Open data healthcare ecosystems
Blog: End to End BPM
Have you ever wondered about the possibilities if more anonymized data was used to fight the biggest challenges on earth? From climate change, food security and healthcare for example?
Have you ever come across the idea that no entity is able to collect the full spectrum of available data that represents a domain of body of knowledge? – well, some distinguished companies, which their business model based on advertising think they can (“I want your data”) – however, if you consider about the way anatomy is studied and perceived it is a reductionist decomposition – the respiratory system, the cardiovascular system – results in a design contradiction because we humans are a distributed complex system that equalizes itself as a whole, despite we created these walls of separation, that ended up of generating data silos. It makes me remember in the retail industry the concept of the customer golden record, the aggregation of all our transactions, wishes, wants and emotions broadcast in social media. Since healthcare is organized by specialties, as a result of the decomposition of human anatomy into sub systems, data may not be available in a single institution. Also, important data sources as patient self-generated data are not managed by healthcare providers and are an important data source about our uniqueness as a human being.
Personal health information that health care providers and payers, must make available to an individual, such as their current and past medical conditions and care received; and longitudinal information that is of general interest and should be widely available to the patient to facilitate coordinated care and improved patient outcomes to the point on understanding failure to fill a prescription, or receive therapies, that can indicate that the individual has had difficulty financing a treatment plan or adopt it once he does not believe it makes him feel better.
We should on one hand avoid inflating expectations in particular claims about making general assumptions about understanding or finding generality and potential solutions – for example, targeting populations in different regions in the same country – but we should not create barriers to ourselves about the potential of making more anonymized data to address at it seems unreachable challenges.
As we are being influenced by adopting open science, as an evolution of open source, this creates new opportunities around exploring these possibilities:
- Healthcare data lakes to be used to interoperate ontologies for learning object retrieval and reuse from local to global ontology. In this way, data lakes were exploited to extract information from heterogeneous data sources and generate real-time statistics and reports.
- Create statistical models based on collecting population data from preceding patients and study partners, that provide valuable insight about prediction of disease development in patients with the same similarity.
- Generate synthetic data parameterized within the range that represents a wider population, sex, age, weight, diet, degree of physical activity, and societal environment to explain the mechanisms underpinning inter-individual variability in therapy response and to identify sub-populations at higher risk.
- Amplifying the possibilities of using federated learning for novel algorithms on image classification, object detection, image colorization and video rendering.

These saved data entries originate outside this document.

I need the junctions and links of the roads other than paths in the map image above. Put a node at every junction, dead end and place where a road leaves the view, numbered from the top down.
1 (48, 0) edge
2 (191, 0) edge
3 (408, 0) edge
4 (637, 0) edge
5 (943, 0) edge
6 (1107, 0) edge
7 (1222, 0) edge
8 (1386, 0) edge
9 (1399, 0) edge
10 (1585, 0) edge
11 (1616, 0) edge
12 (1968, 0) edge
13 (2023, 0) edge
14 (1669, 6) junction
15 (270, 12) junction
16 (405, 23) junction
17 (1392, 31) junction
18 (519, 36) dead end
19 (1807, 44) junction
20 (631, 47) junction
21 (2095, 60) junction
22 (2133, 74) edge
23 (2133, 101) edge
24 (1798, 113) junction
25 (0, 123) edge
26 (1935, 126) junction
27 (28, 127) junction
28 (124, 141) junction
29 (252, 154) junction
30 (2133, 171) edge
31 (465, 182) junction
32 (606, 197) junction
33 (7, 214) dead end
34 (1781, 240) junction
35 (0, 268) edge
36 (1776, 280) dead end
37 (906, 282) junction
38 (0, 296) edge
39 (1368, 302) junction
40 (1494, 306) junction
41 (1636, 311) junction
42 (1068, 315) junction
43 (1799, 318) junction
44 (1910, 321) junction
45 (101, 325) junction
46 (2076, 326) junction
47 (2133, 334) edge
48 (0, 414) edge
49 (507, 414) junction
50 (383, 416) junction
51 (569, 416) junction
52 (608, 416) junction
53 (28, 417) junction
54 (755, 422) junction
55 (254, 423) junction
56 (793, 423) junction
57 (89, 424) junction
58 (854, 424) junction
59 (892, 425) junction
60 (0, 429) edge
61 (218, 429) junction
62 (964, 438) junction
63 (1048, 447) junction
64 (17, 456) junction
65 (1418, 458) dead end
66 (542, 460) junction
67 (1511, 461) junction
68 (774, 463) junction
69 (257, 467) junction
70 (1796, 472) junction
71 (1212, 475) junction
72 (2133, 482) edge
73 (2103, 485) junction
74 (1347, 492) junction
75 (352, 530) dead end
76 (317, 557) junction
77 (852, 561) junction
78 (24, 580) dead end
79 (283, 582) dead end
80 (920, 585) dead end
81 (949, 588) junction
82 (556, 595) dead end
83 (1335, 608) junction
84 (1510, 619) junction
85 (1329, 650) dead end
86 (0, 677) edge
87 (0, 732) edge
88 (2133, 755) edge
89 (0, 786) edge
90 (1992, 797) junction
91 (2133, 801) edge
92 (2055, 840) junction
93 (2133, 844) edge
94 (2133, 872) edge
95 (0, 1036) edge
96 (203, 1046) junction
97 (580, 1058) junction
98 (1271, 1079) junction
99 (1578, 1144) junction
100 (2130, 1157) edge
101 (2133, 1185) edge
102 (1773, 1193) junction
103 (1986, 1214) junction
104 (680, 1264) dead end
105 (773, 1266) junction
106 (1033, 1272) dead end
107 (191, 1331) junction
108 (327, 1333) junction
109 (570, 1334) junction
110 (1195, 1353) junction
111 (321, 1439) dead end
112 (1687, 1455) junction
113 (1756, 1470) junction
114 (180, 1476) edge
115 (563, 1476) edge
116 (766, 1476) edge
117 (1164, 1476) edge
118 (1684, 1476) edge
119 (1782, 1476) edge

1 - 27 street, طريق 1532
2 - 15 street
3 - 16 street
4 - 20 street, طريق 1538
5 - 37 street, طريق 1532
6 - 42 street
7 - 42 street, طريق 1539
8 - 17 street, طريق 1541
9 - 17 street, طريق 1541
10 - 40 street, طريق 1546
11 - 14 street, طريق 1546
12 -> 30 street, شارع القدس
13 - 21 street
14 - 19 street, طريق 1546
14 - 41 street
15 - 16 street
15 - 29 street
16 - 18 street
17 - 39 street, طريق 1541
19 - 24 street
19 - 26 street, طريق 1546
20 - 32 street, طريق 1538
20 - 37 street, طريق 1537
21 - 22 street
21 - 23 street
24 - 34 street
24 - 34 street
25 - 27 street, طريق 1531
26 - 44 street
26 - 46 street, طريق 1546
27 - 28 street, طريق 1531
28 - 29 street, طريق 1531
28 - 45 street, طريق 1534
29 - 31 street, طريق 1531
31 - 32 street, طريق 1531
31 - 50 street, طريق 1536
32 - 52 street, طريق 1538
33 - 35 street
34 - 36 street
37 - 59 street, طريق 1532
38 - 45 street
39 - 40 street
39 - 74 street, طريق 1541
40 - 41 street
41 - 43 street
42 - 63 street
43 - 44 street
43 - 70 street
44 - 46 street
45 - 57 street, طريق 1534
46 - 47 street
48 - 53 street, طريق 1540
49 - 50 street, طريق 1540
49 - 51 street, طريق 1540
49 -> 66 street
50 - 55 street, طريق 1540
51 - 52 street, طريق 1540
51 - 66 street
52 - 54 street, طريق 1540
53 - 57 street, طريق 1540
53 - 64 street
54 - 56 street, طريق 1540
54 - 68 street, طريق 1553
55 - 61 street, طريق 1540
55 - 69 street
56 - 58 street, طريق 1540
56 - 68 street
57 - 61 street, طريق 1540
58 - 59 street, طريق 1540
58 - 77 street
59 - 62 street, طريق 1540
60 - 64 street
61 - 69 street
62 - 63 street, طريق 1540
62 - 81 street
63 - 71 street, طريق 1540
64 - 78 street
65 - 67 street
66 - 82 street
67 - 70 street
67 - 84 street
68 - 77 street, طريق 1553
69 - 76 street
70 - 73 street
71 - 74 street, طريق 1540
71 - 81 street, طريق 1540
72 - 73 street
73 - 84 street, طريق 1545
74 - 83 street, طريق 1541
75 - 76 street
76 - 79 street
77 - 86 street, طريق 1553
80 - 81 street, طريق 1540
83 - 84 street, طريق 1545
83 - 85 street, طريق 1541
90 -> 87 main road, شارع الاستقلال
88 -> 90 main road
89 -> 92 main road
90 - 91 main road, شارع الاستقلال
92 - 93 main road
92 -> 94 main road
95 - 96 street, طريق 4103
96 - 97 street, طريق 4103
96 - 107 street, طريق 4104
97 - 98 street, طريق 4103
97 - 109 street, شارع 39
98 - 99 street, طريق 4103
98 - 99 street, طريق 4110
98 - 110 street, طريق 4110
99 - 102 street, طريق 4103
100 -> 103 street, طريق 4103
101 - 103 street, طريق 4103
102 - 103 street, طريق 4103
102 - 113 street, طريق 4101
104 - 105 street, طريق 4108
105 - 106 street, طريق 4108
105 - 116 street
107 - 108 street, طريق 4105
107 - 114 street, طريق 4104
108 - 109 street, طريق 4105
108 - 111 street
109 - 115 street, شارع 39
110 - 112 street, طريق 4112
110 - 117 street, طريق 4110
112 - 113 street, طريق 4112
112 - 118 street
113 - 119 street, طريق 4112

- Enable a pathway to expose fewer patients to experimental therapies by relying on other sources of evidence. It can offer an opportunity to investigate aspects of medical device performance in many more clinically relevant cases. Statistical models can be used to collect a representative virtual patient cohort, and mechanistic models can then be used to simulate the medical device behavior under defined scenarios.
- Much is being discussed about the benefits of platform business. In the concept of the wider healthcare industry platform, population health is a key area for governments that want to progress on healthcare education, shifting habits that will have a positive impact on quality of life and decrease cost of care, understand how to drive investments and policy formulation to reduce or prevent the most common diseases. Paying it forward to governments also brings benefits of supplement data that will enrich advancements in healthcare.